Society for Neuroscience Chicago 2015
Topic: C.10. Trauma
Support: 3D NeuroN project in the European Union’s Seventh Framework Programme, Future and Emerging Technologies (grant agreement n° 296590) FIFA/F-MARC ETH funding
Title: Engineered hydrogels supporting fast neurite extension
Authors: *N. BROGUIERE, G. PALAZZOLO, M. ZENOBI-WONG; ETH Zürich, Zürich, Switzerland
Abstract: Animal derived matrices like fibrin, collagen and matrigel enable encapsulation of neurons with high viability and fast neurite extension. As a result, they have found widespread use as vehicles for the delivery of cells into severed tissues, for gap filling after trauma, and as 3D in vitro culture models. Their usefulness is nevertheless limited by their fast degradation, low tunability, poor definition, and/or by the costs and contamination/immunogenicity risks inherent to isolation of proteins from animal tissue. Matrices engineered from polysaccharides or synthetic polymers would be interesting alternatives. We systematically optimized 3 defined gels respectively based on polyethylene glycol (PEG), alginate, and hyaluronan to support similar fast neurite extension in defined, non-immunogenic matrices.
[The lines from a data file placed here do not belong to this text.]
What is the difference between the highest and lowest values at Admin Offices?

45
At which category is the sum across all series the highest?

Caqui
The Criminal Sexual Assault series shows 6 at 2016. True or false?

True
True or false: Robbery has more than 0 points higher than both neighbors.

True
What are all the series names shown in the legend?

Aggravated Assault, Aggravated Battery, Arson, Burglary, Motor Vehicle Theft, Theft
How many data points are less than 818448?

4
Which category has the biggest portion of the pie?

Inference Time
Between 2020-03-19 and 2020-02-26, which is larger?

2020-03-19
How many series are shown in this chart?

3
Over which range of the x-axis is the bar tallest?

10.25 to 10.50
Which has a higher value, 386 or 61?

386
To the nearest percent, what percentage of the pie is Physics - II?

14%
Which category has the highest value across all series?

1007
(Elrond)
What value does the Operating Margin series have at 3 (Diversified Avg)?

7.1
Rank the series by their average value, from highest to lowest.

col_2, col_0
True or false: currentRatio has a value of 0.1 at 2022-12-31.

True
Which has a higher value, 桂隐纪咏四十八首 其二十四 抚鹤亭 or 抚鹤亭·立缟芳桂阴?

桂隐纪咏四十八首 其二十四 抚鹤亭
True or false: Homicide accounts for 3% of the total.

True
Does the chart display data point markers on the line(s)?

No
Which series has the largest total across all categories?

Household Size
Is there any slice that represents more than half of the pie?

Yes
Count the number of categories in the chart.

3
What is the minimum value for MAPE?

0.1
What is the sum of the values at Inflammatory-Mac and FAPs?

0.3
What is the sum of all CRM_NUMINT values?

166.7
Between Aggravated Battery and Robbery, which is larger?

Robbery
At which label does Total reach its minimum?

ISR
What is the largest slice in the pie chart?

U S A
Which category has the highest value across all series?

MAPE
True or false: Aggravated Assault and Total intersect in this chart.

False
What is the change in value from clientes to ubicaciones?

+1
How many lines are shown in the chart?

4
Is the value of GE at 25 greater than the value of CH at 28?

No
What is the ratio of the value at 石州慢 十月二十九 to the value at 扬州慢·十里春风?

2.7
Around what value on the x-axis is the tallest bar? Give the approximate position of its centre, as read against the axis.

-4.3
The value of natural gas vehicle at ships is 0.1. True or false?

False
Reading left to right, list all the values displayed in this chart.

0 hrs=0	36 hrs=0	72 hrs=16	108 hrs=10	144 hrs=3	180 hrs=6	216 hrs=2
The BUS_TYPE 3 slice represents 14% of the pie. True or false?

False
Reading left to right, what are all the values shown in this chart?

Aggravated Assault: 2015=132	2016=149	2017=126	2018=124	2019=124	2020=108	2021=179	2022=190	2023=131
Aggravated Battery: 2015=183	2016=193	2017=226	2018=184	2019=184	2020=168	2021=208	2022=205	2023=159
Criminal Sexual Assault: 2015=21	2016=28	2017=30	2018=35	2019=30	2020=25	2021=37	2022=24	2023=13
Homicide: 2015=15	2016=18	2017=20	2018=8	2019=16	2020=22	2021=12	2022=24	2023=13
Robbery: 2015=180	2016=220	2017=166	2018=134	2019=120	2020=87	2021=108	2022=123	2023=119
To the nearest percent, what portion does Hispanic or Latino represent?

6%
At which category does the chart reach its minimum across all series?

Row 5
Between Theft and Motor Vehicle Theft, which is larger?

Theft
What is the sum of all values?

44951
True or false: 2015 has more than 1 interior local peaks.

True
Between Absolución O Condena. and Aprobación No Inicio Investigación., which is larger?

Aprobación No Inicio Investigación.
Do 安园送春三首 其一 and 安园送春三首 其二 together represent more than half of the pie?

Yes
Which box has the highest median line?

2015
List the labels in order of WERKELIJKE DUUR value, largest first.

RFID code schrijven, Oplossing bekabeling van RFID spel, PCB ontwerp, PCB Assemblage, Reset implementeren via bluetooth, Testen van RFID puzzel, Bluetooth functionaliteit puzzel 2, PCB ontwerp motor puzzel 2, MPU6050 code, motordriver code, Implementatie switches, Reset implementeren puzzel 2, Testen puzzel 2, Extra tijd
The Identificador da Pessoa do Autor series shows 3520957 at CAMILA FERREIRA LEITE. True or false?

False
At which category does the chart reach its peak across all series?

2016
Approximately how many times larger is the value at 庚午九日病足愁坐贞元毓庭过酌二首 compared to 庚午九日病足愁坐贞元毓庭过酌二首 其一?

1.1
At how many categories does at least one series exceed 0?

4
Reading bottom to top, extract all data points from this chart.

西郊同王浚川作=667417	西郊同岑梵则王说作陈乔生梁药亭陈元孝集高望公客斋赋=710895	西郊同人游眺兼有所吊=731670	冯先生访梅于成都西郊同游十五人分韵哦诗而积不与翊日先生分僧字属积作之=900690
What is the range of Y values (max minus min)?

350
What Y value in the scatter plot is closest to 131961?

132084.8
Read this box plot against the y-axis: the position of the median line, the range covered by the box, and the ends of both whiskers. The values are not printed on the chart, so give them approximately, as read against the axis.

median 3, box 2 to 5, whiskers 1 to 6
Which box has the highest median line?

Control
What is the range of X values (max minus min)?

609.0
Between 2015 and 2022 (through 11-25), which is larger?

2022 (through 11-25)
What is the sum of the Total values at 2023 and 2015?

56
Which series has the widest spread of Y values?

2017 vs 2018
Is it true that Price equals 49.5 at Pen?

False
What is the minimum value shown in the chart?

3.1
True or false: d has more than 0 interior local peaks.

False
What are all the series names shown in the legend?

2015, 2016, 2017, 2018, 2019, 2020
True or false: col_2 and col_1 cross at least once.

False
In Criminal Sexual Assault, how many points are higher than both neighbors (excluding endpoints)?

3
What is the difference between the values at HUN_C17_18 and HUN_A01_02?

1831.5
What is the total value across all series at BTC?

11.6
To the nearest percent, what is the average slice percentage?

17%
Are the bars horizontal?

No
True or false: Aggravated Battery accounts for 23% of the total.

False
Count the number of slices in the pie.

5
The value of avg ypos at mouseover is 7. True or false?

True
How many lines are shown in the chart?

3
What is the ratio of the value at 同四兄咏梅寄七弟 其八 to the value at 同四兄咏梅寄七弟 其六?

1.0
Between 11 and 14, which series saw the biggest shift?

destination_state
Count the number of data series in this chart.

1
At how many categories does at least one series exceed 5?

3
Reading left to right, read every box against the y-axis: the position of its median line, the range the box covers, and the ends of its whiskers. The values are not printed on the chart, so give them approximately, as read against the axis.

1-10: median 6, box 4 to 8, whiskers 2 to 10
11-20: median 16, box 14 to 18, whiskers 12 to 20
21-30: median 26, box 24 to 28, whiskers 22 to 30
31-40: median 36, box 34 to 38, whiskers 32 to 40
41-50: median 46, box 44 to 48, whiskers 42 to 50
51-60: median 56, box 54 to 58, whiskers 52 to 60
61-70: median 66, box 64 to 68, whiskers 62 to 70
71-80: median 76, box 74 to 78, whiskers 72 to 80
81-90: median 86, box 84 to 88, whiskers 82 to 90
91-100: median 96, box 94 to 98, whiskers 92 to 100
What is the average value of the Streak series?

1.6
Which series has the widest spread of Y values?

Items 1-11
Chick dorsal root ganglia (DRGs), rat primary cortical neurons and human induced pluripotent stem cell derived neurons were used as models, covering a wide range of species and neuron types. With all the gel systems and cell types, physical properties were found to be essential to recapitulate high viability and fast neurite extension, whereas specific biological cues such as growth factors and adhesion peptides were unexpectedly found to be unnecessary. In optimized conditions, 2 day viability reached more than 95%, and 3D neurite extension from encapsulated cells occurred at average rates of the order of 100 um/neuron/day. All gels could sustain cultures of cortical neurons for more than a month, yielding synaptically connected and electrically active 3D neural networks. Such neurite permissive hydrogels could find use in the treatment of spinal cord injury, as they are excellent supporting scaffolds for axonal regeneration. They would ideally be used in combination with current strategies to overcome growth inhibition, such as electrochemical stimulation, drug treatment, and stem cell delivery.
Disclosures: N. Broguiere: None. G. Palazzolo: None. M. Zenobi-Wong: None.